I drilled holes in the top with a Diamond top to make sure he could access all the fresh air he wants. 









Here he is, Meet Gandhi. 

-Helgi


----------



## Laki (Aug 24, 2011)

Nice idea for a DIY tank! However, I personally think there's too much gravel (taking away his swimming space) and the plants are all plastic (which could tear his fins). How many gallons does this hold? I think I have seen these at my WM


----------



## bettafishfins (Apr 19, 2013)

My Betta Perseus lives in a large cookie jar too! He loves it! Cookie Jar Bettas unite!


----------



## Helgi125 (Sep 2, 2013)

Laki said:


> Nice idea for a DIY tank! However, I personally think there's too much gravel (taking away his swimming space) and the plants are all plastic (which could tear his fins). How many gallons does this hold? I think I have seen these at my WM


Its a 2-2.5g Jar, the reason for why the gravel is this high is cause the middle of the bottom comes up as with so many jars, its really less than an inch of gravel in the dead center. 

Also the plants are all super soft and fully rounded, however at first sight of any tearing or problem i will replace them with life ones (this was suppose to be low maintainance desk tank but is now becoming my favorite one)
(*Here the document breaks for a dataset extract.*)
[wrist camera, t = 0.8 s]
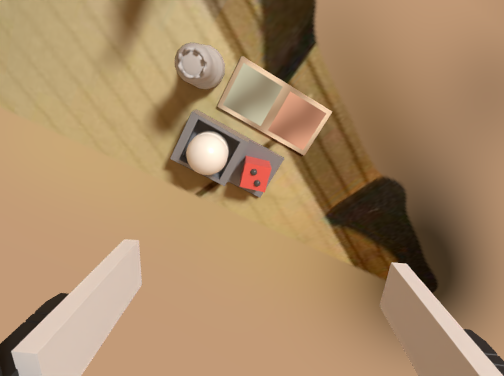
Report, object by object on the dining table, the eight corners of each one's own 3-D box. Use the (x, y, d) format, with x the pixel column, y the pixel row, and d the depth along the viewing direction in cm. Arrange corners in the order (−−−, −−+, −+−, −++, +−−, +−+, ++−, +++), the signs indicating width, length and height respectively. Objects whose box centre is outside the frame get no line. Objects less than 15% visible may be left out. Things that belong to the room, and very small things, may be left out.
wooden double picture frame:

He has a lot more swimming space than it looks like, the shape of the glass has a magnifying effect making it look like its packed to the brim with decor and plants, however its not so and he can easily swim between everything and around everything. 

-Helgi


----------



## MichelleA (Jun 25, 2013)

I love this, Ive seen a few others like this on here. At that price, seriously makes me think about getting one.


----------



## Laki (Aug 24, 2011)

Everything about what you said makes it sound like an excellent little tank  Thanks for clarifying!


----------



## Skyewillow (Dec 28, 2012)

plastic plants are a larger issue for longfinned males than short finned males and females, as long as the edges are rounded, he's fine. Another low-maintenance alternative would be silk, it looks real, but you don't have all of the fuss of real.

Anyways, I love it, it's such a neat little set up!


----------



## Blue Fish (Jun 11, 2012)

So cute!! I've seriously considered doing one of these, I love the rounded tanks.  One question, how did you do the holes in the lid? I'm assuming some sort of drill, but does it need a special bit or anything?

Adorable little tank!


----------



## Tikibirds (May 26, 2011)

Neat Idea. I think I would of went with sand as a substrate instead of gravel with a small peice of mopani wood and anubias tied to it. 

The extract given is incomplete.